We load the Text-Fabric program and the BHSA data.
%load_ext autoreload
%autoreload 2
from tf.app import use
from util import getTfVerses, getShebanqData, compareResults, MQL_RESULTS
VERSION = "2017"
# A = use('ETCBC/bhsa', hoist=globals(), version=VERSION)
A = use("ETCBC/bhsa:clone", checkout="clone", hoist=globals(), version=VERSION)

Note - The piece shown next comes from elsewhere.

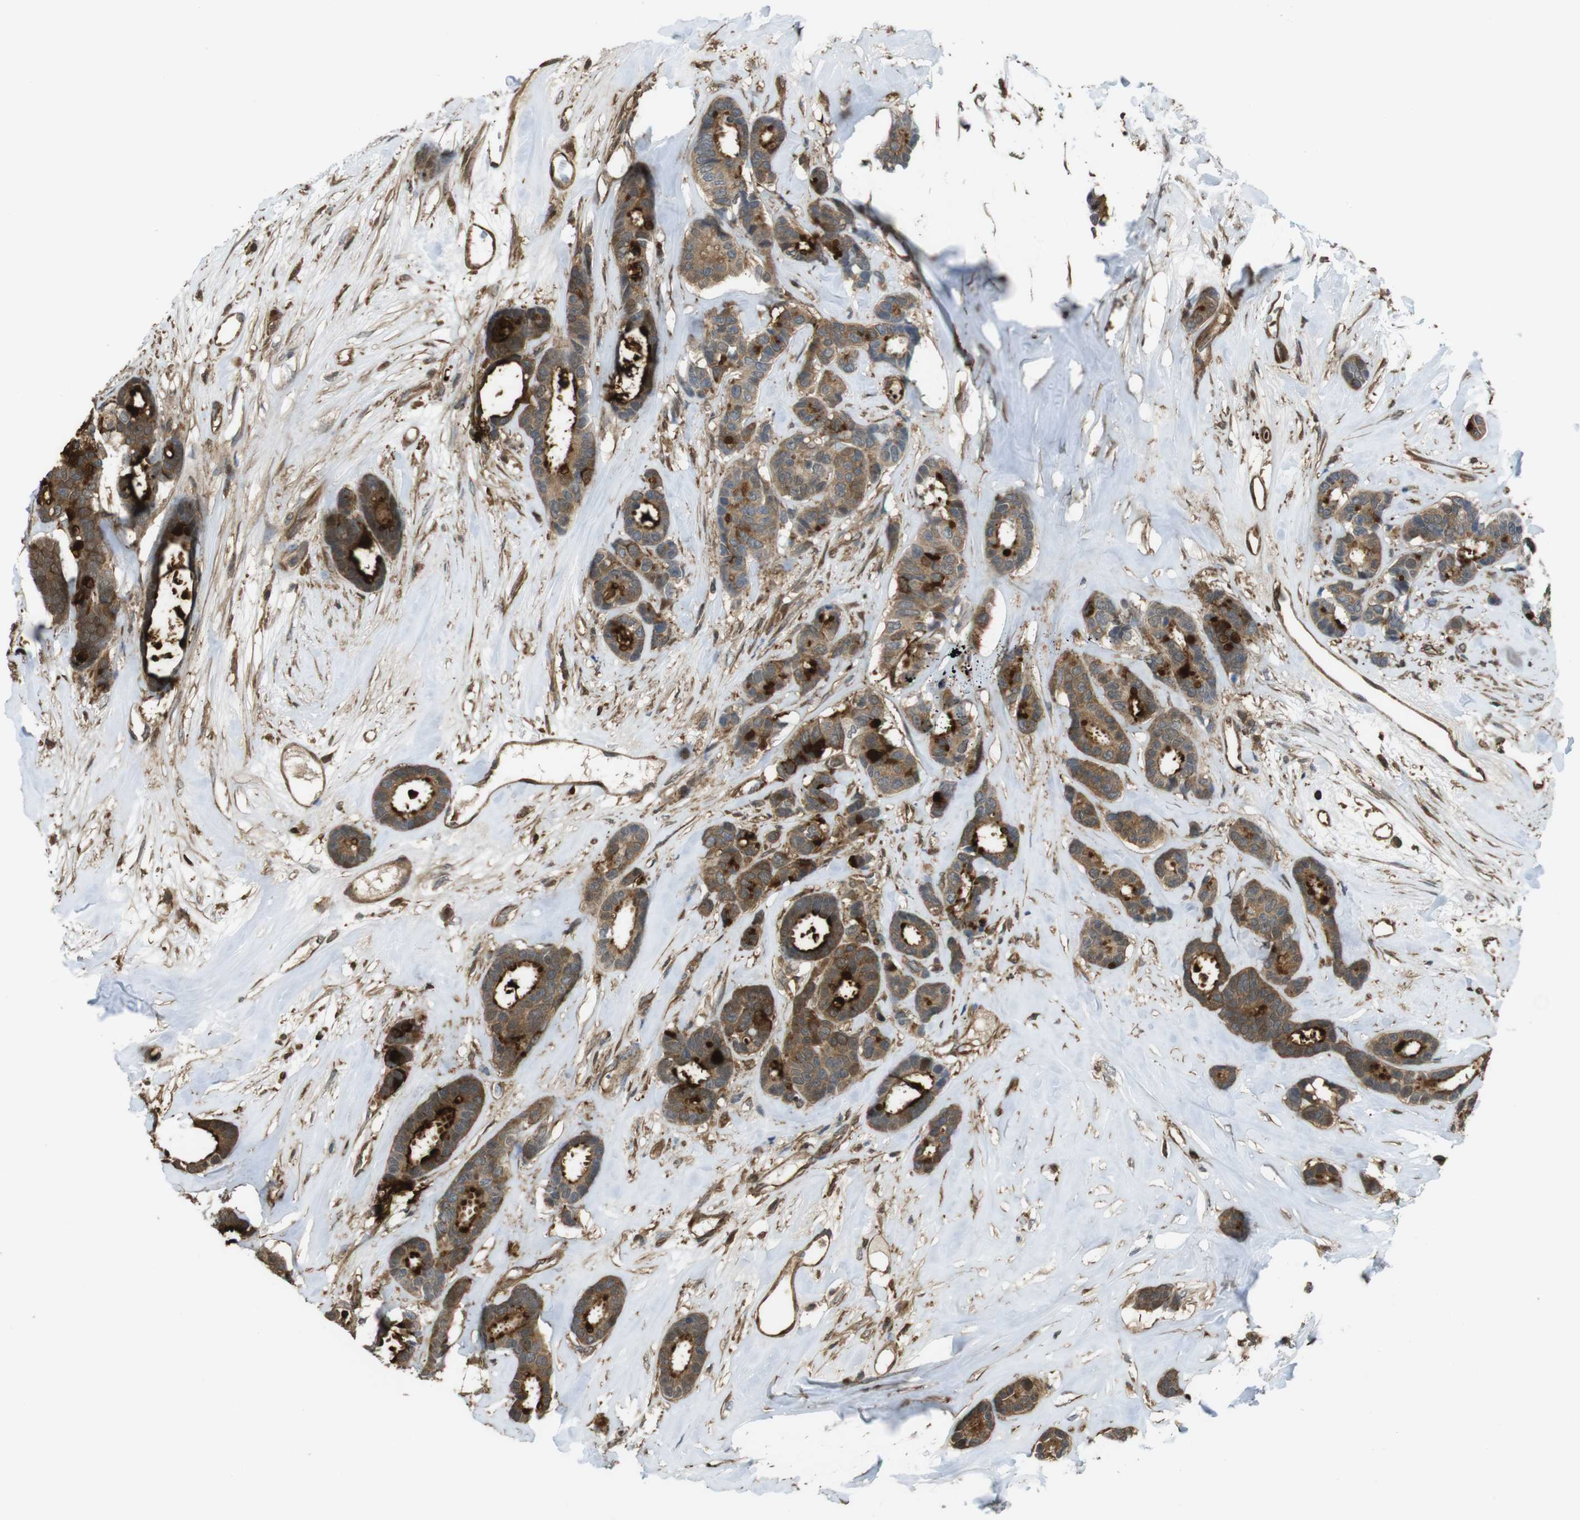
{"staining": {"intensity": "moderate", "quantity": ">75%", "location": "cytoplasmic/membranous"}, "tissue": "breast cancer", "cell_type": "Tumor cells", "image_type": "cancer", "snomed": [{"axis": "morphology", "description": "Duct carcinoma"}, {"axis": "topography", "description": "Breast"}], "caption": "Protein staining shows moderate cytoplasmic/membranous positivity in about >75% of tumor cells in infiltrating ductal carcinoma (breast).", "gene": "ARHGDIA", "patient": {"sex": "female", "age": 87}}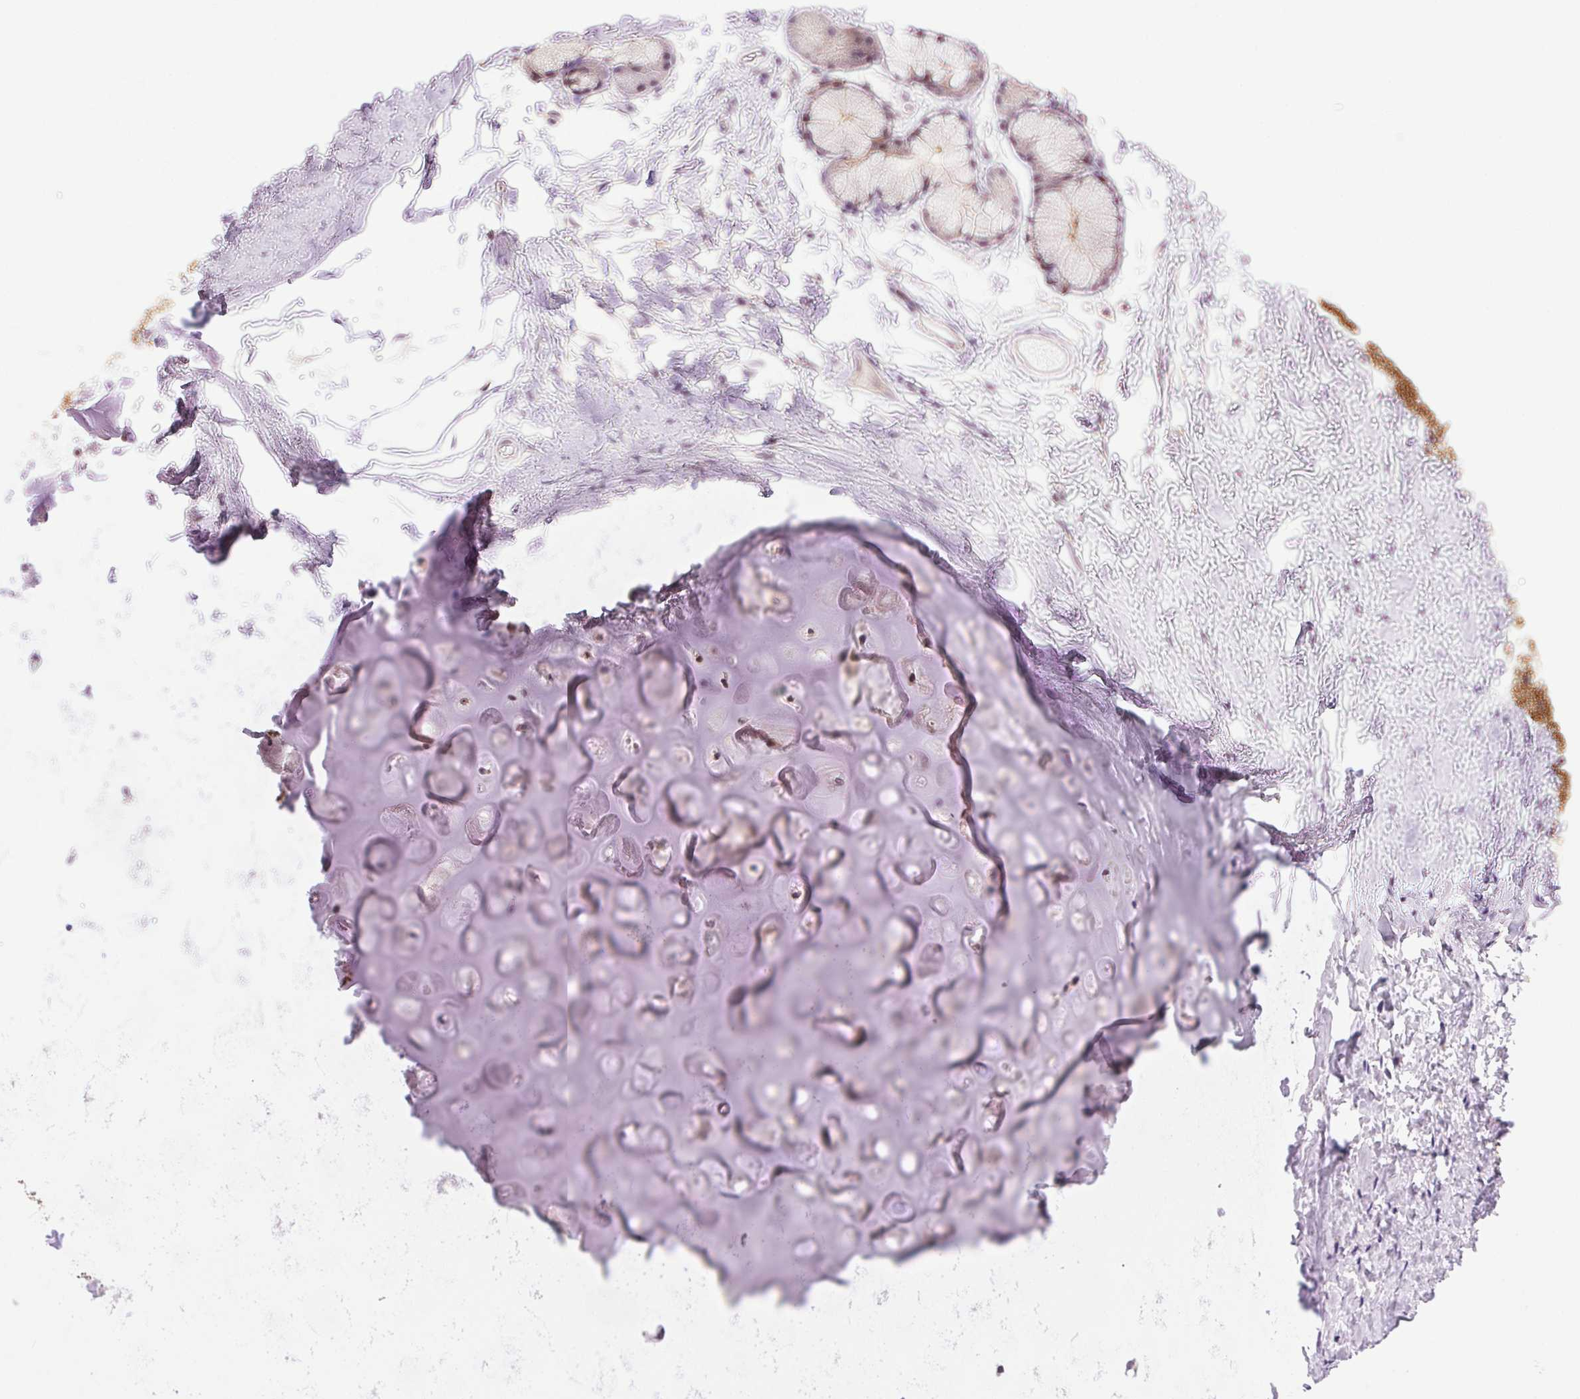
{"staining": {"intensity": "weak", "quantity": "25%-75%", "location": "cytoplasmic/membranous,nuclear"}, "tissue": "soft tissue", "cell_type": "Chondrocytes", "image_type": "normal", "snomed": [{"axis": "morphology", "description": "Normal tissue, NOS"}, {"axis": "topography", "description": "Cartilage tissue"}, {"axis": "topography", "description": "Bronchus"}], "caption": "Chondrocytes exhibit low levels of weak cytoplasmic/membranous,nuclear expression in about 25%-75% of cells in normal human soft tissue.", "gene": "SYT11", "patient": {"sex": "female", "age": 79}}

Oliver Glanz: DHQ article: discourse pattern deviation
[[clause domain = "N"
[phrase function = Pred
[word
[word lex = "DBR["]
OR
[word lex = ">MR["]
OR
[word lex = "QR>["]
]
]
..
[phrase FOCUS function = Subj
[word AS samesubject]
]
..
[phrase FOCUS function = Cmpl
[word AS samecomplement]
]
]
[clause domain = "N"]* {0-1}
[clause domain = "Q"]* {1-50}
[clause domain = "N"
[phrase function = Pred
[word
[word lex = "DBR["]
OR
[word lex = ">MR["]
OR
[word lex = "QR>["]
]
]
..
[phrase FOCUS function = Subj
[word lex = samesubject.lex]
]
..
[phrase FOCUS function = Cmpl
[word lex = samecomplement.lex]
]
]]
OR
[[clause domain = "N"
[phrase function = Pred
[word
[word lex = "DBR["]
OR
[word lex = ">MR["]
OR
[word lex = "QR>["]
]
]
..
[phrase FOCUS function = Cmpl
[word AS samecomplement2]
]
..
[phrase FOCUS function = Subj
[word AS samesubject2]
]
]
[clause domain = "N"]* {0-1}
[clause domain = "Q"]* {1-50}
[clause domain = "N"
[phrase function = Pred
[word
[word lex = "DBR["]
OR
[word lex = ">MR["]
OR
[word lex = "QR>["]
]
]
..
[phrase FOCUS function = Cmpl
[word lex = samecomplement2.lex]
]
..
[phrase FOCUS function = Subj
[word lex = samesubject2.lex]
]
]]
OR
[[clause domain = "N"
[phrase function = Pred
[word
[word lex = "DBR["]
OR
[word lex = ">MR["]
OR
[word lex = "QR>["]
]
]
..
[phrase FOCUS function = Subj
[word AS samesubject3]
]
..
[phrase FOCUS function = Cmpl
[word AS samecomplement3]
]
]
[clause domain = "N"]* {0-1}
[clause domain = "Q"]* {1-50}
[clause domain = "N"
[phrase function = Pred
[word
[word lex = "DBR["]
OR
[word lex = ">MR["]
OR
[word lex = "QR>["]
]
]
..
[phrase FOCUS function = Cmpl
[word lex = samecomplement3.lex]
]
..
[phrase FOCUS function = Subj
[word lex = samesubject3.lex]
]
]]
OR
[[clause domain = "N"
[phrase function = Pred
[word
[word lex = "DBR["]
OR
[word lex = ">MR["]
OR
[word lex = "QR>["]
]
]
..
[phrase FOCUS function = Cmpl
[word AS samecomplement4]
]
..
[phrase FOCUS function = Subj
[word AS samesubject4]
]
]
[clause domain = "N"]* {0-1}
[clause domain = "Q"]* {1-50}
[clause domain = "N"
[phrase function = Pred
[word
[word lex = "DBR["]
OR
[word lex = ">MR["]
OR
[word lex = "QR>["]
]
]
..
[phrase FOCUS function = Subj
[word lex = samesubject4.lex]
]
..
[phrase FOCUS function = Cmpl
[word lex = samecomplement4.lex]
]
]]
(verses, words) = getShebanqData(A, MQL_RESULTS, 9)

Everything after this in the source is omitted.